PROVIDED TEXT:
Sean Christopherson <seanjc@google.com> writes:

> Always check vmcs01's MSR bitmap when merging L0 and L1 bitmaps for L2,
> and always update the relevant bits in vmcs02.  This fixes two distinct,
> but intertwined bugs related to dynamic MSR bitmap modifications.
>
> The first issue is that KVM fails to enable MSR interception in vmcs02
> for the FS/GS base MSRs if L1 first runs L2 with interception disabled,
> and later enables interception.
>
> The second issue is that KVM fails to honor userspace MSR filtering when
> preparing vmcs02.
>
> Fix both issues simultaneous as fixing only one of the issues (doesn't
> matter which) would create a mess that no one should have to bisect.
> Fixing only the first bug would exacerbate the MSR filtering issue as
> userspace would see inconsistent behavior depending on the whims of L1.
> Fixing only the second bug (MSR filtering) effectively requires fixing
> the first, as the nVMX code only knows how to transition vmcs02's
> bitmap from 1->0.
>
> Move the various accessor/mutators that are currently buried in vmx.c
> into vmx.h so that they can be shared by the nested code.
>
> Fixes: 1a155254ff93 ("KVM: x86: Introduce MSR filtering")
> Fixes: d69129b4e46a ("KVM: nVMX: Disable intercept for FS/GS base MSRs in vmcs02 when possible")

GIVEN ENTRIES:
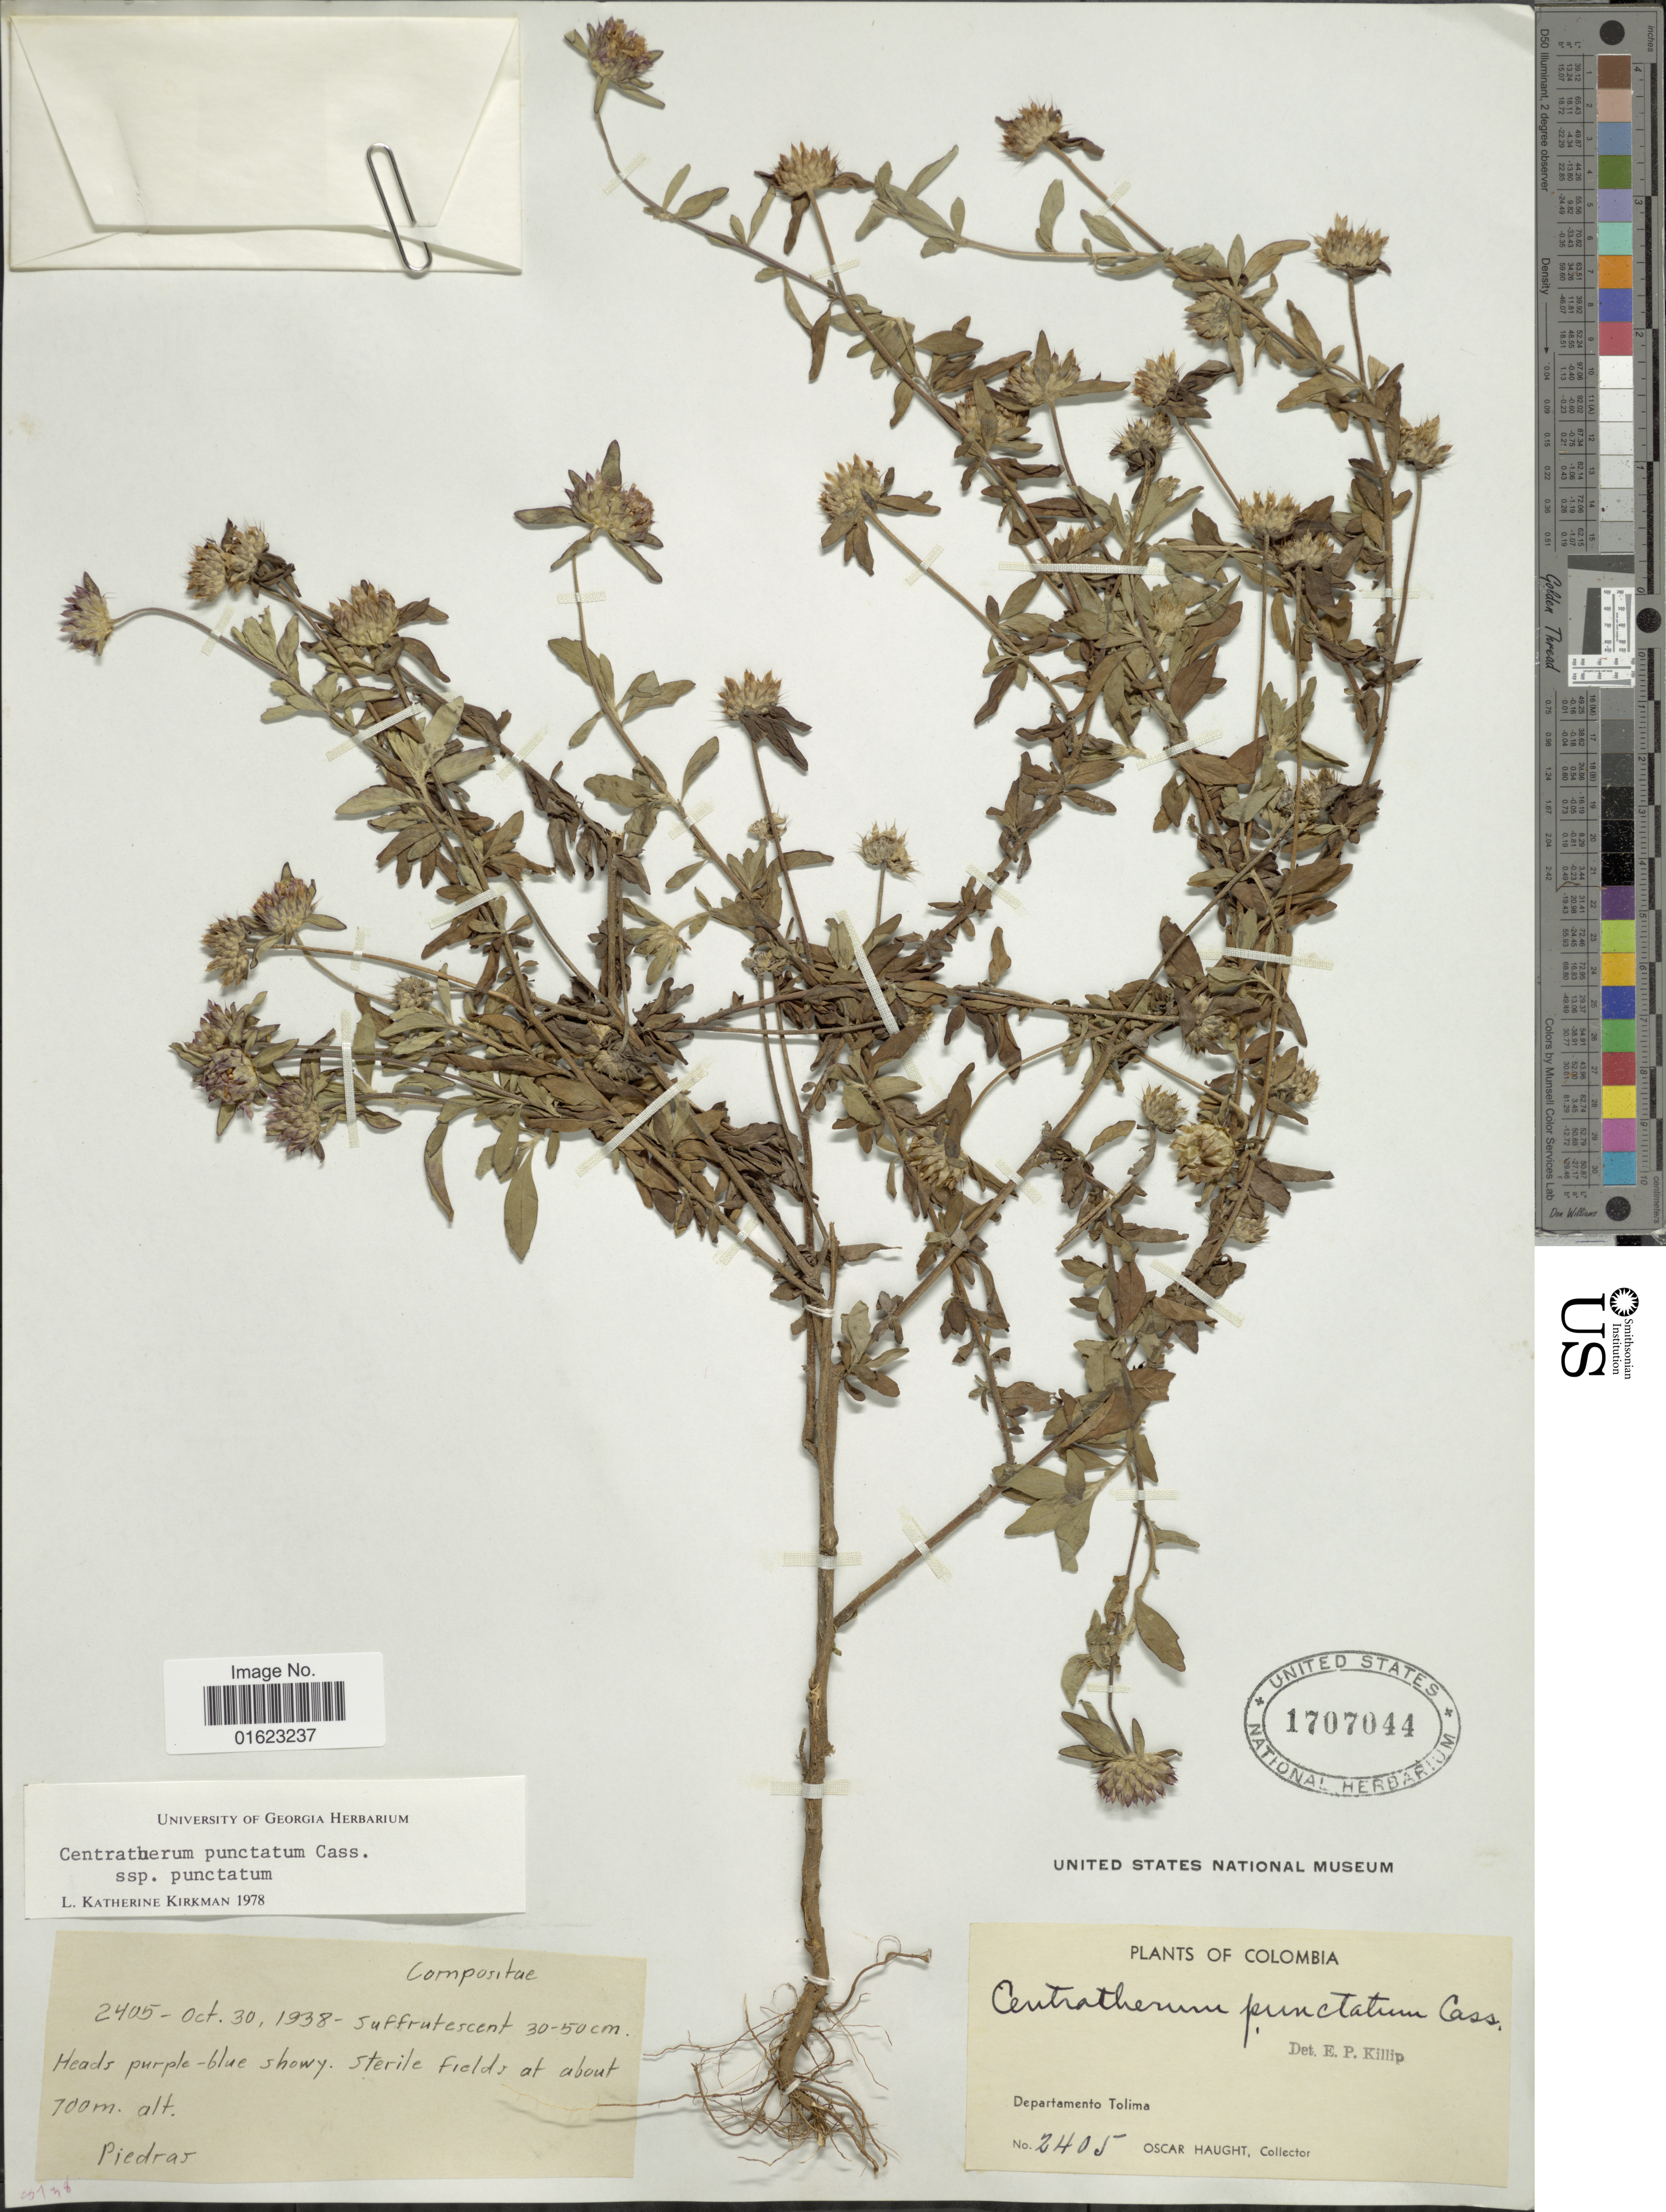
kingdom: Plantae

---

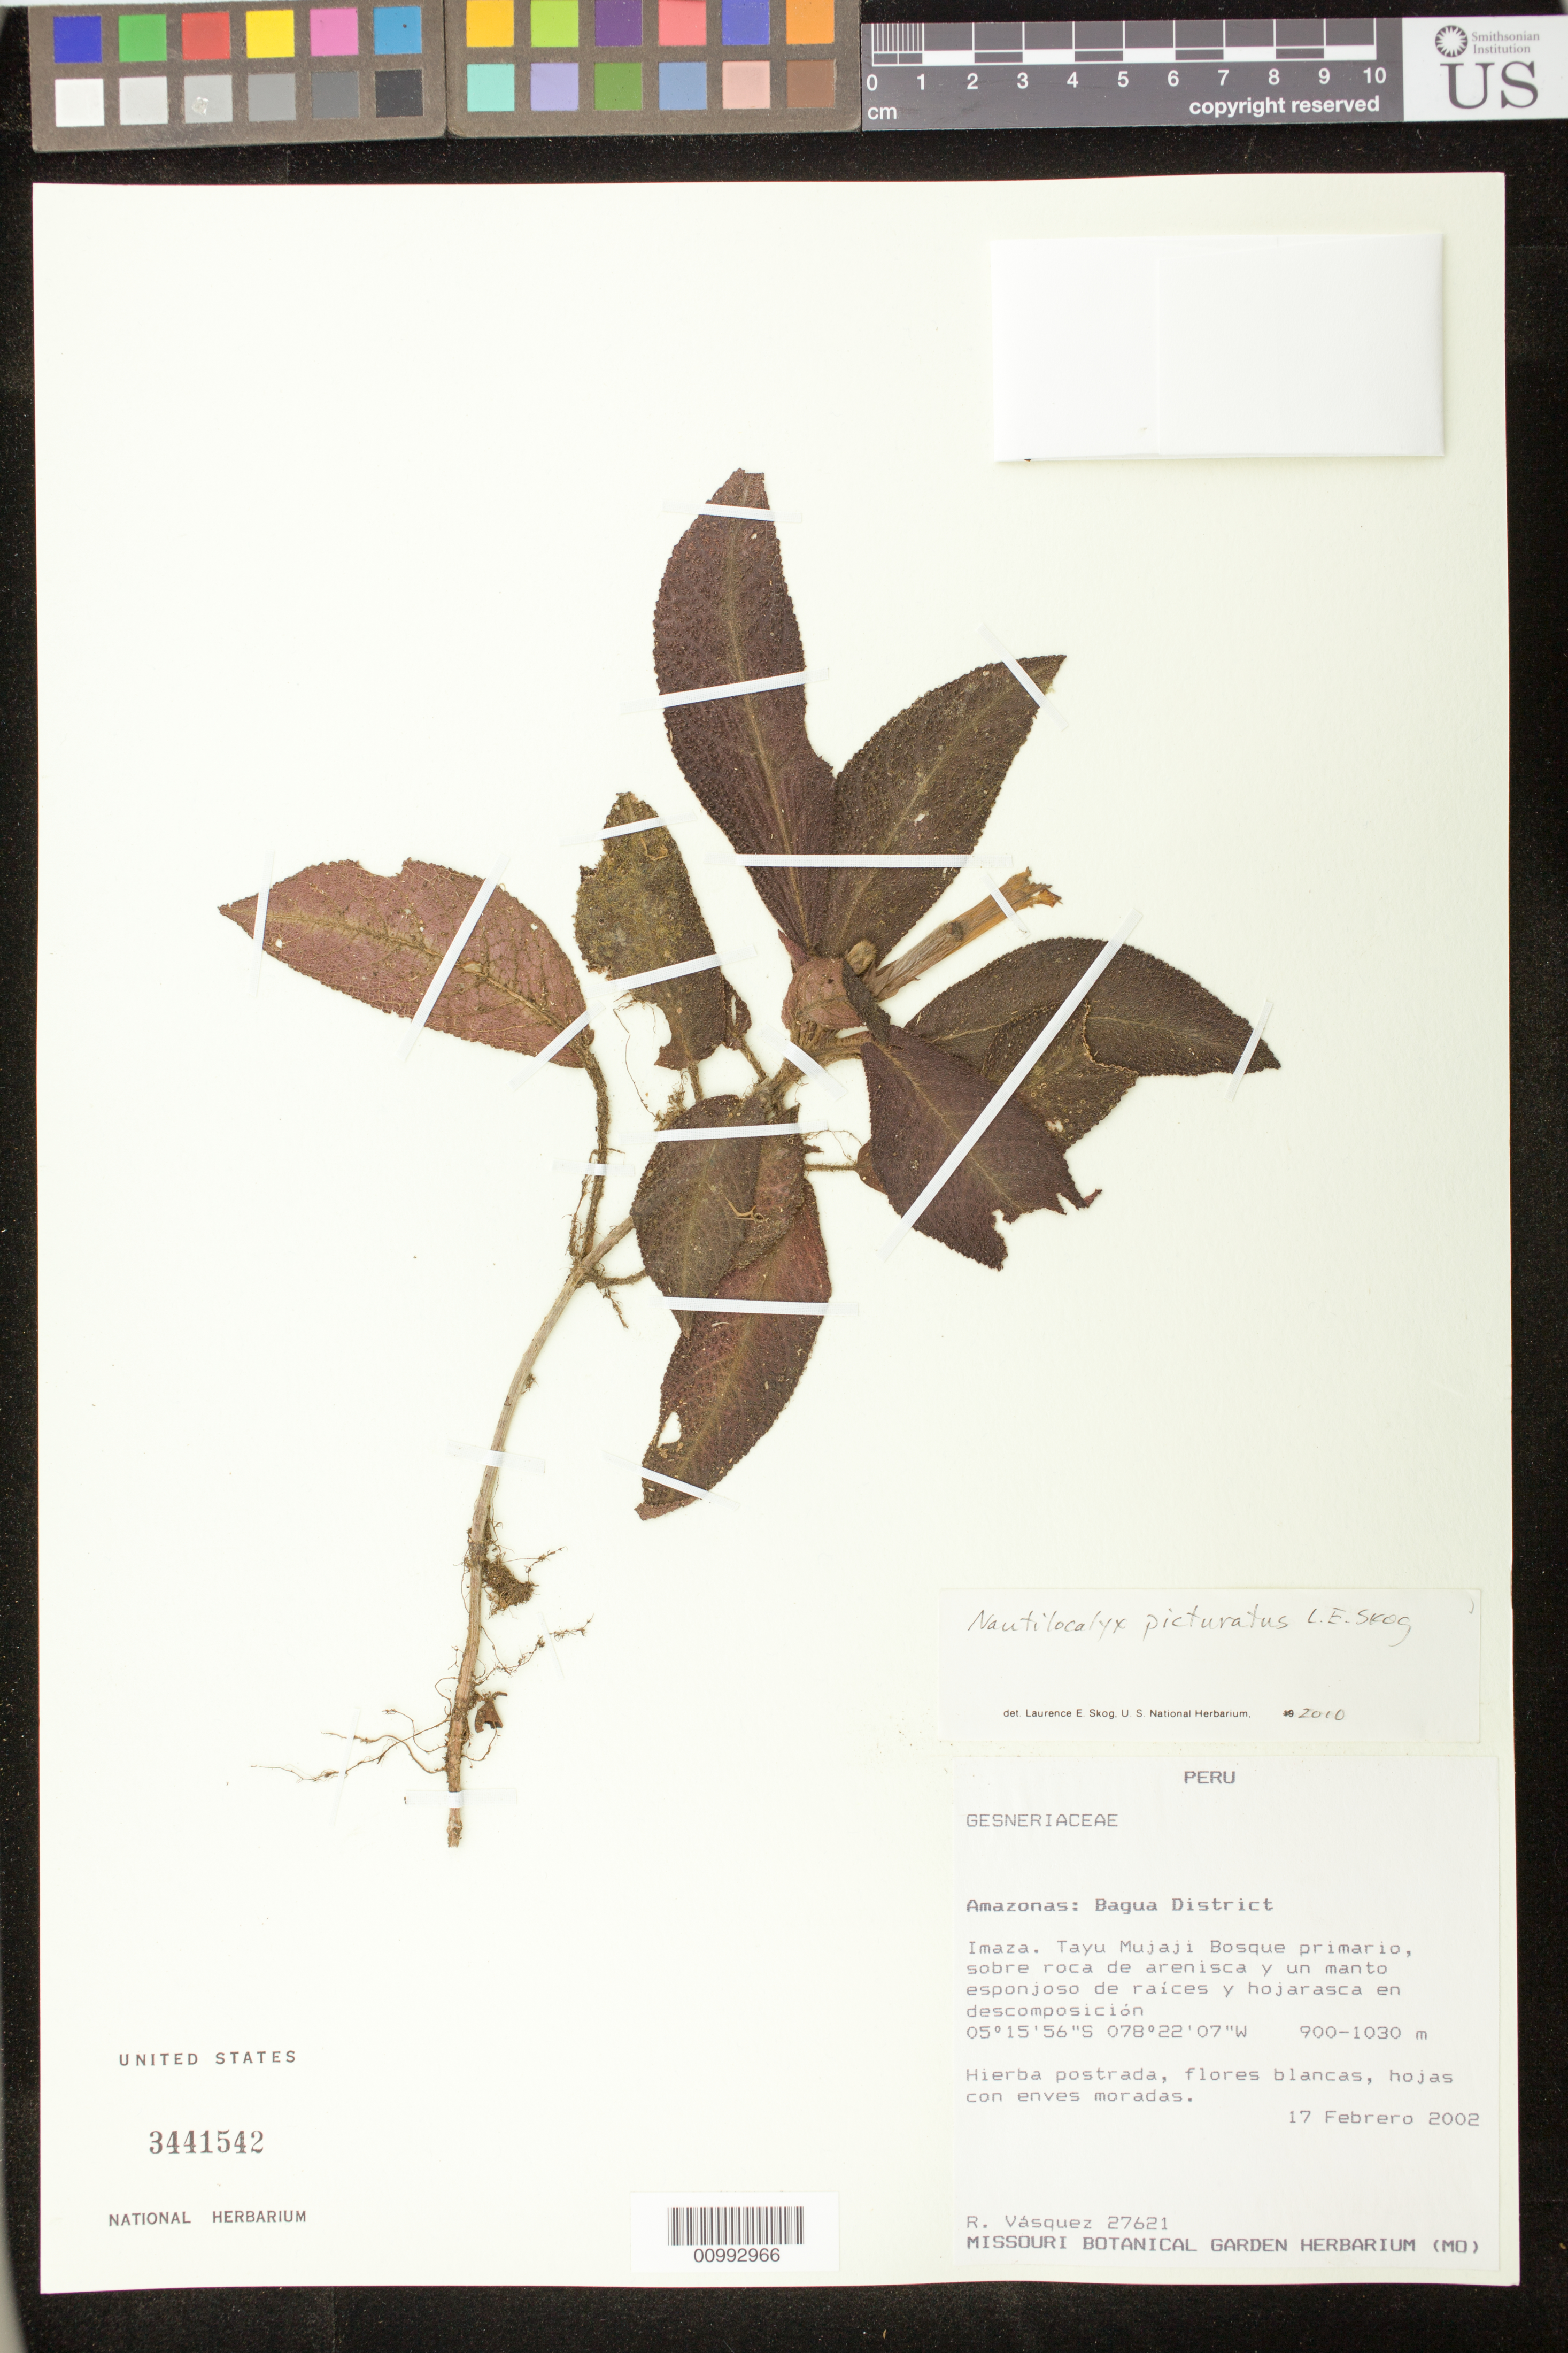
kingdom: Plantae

EXERCISE DETAILS: Transcribe the KVM patch message from "Sean Christopherson <seanjc@google.com>" to "MSR bitmap modifications.". Nothing in the listing matters here.

EXERCISE RESULT:
Sean Christopherson <seanjc@google.com> writes:

> Always check vmcs01's MSR bitmap when merging L0 and L1 bitmaps for L2,
> and always update the relevant bits in vmcs02.  This fixes two distinct,
> but intertwined bugs related to dynamic MSR bitmap modifications.